Elsewhere in restructuring, the chances of Simmons Bedding Co. don't appear too rosy, either, said the portfolio manager - even though a forbearance agreement with the senior secured lenders was extended to March 31, 2009.

"The bank loan lenders say they won't accept anything except the sponsors putting in equity," the buy-sider said.

Thomas H. Lee Partners acquired Simmons for $1.1 billion in 2003.

Word is the lenders turned down an amendment deal for Libor plus 800 basis points, with 200 bps up front, the buy-sider said.

"So far the bank loan lenders are saying 'No.'

"You're going to see a lot more of this kind of thing as we move into next year."

Bon-Ton bonds improve

Bon-Ton Stores posted a narrower loss for the third quarter and a trader said the retailer's bonds "continue to move up."
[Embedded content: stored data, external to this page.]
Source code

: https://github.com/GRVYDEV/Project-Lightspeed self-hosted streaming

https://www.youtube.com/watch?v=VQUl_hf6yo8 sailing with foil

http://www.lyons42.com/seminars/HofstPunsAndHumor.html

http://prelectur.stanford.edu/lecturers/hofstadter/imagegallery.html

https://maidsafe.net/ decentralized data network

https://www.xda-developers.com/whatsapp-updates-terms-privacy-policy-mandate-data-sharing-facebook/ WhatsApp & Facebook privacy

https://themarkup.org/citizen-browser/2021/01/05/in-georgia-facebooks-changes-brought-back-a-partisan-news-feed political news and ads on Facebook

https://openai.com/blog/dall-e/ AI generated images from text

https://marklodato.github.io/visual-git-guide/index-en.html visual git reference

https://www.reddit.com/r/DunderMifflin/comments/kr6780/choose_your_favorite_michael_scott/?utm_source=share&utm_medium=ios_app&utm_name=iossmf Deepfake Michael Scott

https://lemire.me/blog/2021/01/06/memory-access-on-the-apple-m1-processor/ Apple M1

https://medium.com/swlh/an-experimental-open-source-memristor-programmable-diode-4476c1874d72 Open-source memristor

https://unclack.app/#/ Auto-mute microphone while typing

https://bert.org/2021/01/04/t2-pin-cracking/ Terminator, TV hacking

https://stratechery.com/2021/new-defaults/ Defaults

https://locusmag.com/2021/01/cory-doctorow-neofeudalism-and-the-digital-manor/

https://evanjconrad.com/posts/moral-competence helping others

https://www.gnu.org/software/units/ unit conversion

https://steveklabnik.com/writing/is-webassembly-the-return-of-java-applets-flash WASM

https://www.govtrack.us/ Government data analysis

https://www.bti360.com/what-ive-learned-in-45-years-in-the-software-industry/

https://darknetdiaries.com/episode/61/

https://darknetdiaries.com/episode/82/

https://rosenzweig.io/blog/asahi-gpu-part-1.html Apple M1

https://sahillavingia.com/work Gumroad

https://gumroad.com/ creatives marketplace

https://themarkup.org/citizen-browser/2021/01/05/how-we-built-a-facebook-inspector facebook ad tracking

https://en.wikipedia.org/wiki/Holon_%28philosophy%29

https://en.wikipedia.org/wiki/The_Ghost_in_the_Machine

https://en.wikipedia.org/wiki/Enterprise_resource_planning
The trader quoted the 10¼% notes due 2014 at 19 bid, 20 offered.

For the quarter, the York, Pa.-based company reported a loss of $14.3 million versus a loss of $19.4 million the year before. Net sales fell 7.2% to $724.9 million compared to $780.8 million in 2007.
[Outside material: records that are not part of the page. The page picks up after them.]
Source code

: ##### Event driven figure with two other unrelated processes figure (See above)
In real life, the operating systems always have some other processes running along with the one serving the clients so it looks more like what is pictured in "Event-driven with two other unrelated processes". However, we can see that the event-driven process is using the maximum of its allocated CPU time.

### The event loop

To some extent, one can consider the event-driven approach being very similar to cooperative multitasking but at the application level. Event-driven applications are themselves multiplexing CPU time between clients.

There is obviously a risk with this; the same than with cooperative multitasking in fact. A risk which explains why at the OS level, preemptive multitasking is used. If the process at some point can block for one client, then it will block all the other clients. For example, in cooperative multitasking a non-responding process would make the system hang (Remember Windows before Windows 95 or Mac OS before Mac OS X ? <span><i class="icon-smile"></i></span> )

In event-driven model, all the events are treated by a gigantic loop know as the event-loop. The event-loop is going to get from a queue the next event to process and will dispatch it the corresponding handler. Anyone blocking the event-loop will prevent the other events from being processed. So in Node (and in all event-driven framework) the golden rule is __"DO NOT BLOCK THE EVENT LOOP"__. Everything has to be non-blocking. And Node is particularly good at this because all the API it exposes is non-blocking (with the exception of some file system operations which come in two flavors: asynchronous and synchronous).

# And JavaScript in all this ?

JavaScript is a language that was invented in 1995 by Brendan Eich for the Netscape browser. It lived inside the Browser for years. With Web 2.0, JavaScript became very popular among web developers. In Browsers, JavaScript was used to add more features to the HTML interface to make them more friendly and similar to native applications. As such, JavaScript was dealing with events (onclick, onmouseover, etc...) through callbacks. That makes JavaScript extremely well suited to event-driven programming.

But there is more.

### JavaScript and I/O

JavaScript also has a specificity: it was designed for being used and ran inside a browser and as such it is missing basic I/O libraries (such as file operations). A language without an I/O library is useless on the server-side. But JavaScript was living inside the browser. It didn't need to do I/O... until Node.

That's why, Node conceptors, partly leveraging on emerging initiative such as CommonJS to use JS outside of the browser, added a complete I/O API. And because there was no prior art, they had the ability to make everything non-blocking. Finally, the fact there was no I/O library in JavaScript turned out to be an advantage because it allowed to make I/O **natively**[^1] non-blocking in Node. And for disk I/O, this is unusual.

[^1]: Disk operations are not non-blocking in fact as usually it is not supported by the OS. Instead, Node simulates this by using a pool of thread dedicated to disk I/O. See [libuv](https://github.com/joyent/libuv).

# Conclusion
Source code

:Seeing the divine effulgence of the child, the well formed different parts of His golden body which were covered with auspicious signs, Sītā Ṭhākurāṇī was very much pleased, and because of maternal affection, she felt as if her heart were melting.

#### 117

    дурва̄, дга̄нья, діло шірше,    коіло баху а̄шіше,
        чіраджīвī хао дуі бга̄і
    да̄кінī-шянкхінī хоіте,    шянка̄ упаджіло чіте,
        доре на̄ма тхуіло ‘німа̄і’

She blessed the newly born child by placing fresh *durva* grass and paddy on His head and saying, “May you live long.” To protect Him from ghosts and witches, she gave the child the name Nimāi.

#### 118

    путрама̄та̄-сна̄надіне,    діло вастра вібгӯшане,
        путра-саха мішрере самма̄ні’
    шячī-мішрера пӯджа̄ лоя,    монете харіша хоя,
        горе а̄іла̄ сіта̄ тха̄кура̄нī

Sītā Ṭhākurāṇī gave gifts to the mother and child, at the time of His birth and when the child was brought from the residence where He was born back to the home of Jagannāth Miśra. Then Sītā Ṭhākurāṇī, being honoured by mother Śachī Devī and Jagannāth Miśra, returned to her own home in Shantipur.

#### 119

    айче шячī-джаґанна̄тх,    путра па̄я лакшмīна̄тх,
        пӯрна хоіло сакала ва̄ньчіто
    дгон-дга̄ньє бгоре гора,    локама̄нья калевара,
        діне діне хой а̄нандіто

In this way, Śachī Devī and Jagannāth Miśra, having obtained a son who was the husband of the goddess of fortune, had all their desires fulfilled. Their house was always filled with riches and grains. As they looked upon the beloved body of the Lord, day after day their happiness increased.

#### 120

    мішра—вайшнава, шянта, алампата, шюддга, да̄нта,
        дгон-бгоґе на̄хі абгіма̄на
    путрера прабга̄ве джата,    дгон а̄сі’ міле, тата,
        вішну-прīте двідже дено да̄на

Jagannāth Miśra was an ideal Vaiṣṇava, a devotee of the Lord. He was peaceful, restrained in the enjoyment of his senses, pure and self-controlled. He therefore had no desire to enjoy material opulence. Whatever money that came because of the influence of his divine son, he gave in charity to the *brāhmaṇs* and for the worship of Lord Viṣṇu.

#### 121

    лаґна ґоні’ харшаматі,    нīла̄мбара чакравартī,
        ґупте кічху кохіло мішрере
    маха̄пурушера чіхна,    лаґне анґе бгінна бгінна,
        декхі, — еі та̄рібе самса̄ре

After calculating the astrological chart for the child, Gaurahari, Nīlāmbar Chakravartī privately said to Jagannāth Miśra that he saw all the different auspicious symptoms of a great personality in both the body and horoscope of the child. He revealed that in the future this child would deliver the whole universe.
The company cited deterioration in consumer spending for its losses, adding that "the economic environment has been challenging in 2008, and we expect it to remain so in the near-term."

Elsewhere in the sector, Neiman Marcus Group Inc.'s 10 3/8% notes due 2015 were unchanged around 41. The Dallas, Texas-based company reported an 84% decline in profit for its first quarter of fiscal 2009 on Wednesday.

Dillard's Inc.'s 7 1/8% notes due 2018 gained 2½ points to close at 41.5 bid.

Sara Rosenberg and Paul A. Harris contributed to this article.